== Data supplied ==

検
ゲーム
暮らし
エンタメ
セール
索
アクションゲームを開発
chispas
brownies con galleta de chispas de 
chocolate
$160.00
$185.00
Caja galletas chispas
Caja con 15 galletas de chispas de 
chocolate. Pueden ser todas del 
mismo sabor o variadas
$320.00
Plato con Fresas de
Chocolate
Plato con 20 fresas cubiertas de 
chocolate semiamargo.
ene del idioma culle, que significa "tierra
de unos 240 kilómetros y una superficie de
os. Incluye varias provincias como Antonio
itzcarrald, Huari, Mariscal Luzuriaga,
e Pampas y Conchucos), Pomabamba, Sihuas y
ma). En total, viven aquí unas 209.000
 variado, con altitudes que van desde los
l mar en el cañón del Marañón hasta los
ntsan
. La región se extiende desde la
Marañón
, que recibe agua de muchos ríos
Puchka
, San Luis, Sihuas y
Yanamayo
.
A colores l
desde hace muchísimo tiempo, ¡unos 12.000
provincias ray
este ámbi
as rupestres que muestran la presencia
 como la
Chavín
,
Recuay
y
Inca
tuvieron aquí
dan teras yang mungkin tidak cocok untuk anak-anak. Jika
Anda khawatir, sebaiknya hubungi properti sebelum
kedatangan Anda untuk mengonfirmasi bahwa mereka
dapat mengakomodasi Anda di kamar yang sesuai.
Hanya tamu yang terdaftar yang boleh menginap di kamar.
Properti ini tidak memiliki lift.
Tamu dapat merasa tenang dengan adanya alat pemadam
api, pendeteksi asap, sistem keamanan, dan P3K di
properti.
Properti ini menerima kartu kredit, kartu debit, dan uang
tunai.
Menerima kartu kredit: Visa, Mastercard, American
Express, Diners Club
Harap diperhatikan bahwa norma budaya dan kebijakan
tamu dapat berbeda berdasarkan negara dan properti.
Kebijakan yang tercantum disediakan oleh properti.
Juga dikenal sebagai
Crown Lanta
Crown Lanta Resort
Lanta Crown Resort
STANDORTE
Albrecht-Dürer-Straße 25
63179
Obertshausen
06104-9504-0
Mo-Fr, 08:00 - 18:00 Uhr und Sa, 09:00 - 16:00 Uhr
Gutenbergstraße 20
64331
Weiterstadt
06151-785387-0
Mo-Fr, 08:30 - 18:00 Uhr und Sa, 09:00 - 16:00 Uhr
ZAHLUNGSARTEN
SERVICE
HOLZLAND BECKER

===

→ **Task directions**
Reproduce the lines of the rows without any change, starting with the first line and ending after the line that contains "tuvieron aquí".

→ **Final answer**
検
ゲーム
暮らし
エンタメ
セール
索
アクションゲームを開発
chispas
brownies con galleta de chispas de 
chocolate
$160.00
$185.00
Caja galletas chispas
Caja con 15 galletas de chispas de 
chocolate. Pueden ser todas del 
mismo sabor o variadas
$320.00
Plato con Fresas de
Chocolate
Plato con 20 fresas cubiertas de 
chocolate semiamargo.
ene del idioma culle, que significa "tierra
de unos 240 kilómetros y una superficie de
os. Incluye varias provincias como Antonio
itzcarrald, Huari, Mariscal Luzuriaga,
e Pampas y Conchucos), Pomabamba, Sihuas y
ma). En total, viven aquí unas 209.000
 variado, con altitudes que van desde los
l mar en el cañón del Marañón hasta los
ntsan
. La región se extiende desde la
Marañón
, que recibe agua de muchos ríos
Puchka
, San Luis, Sihuas y
Yanamayo
.
A colores l
desde hace muchísimo tiempo, ¡unos 12.000
provincias ray
este ámbi
as rupestres que muestran la presencia
 como la
Chavín
,
Recuay
y
Inca
tuvieron aquí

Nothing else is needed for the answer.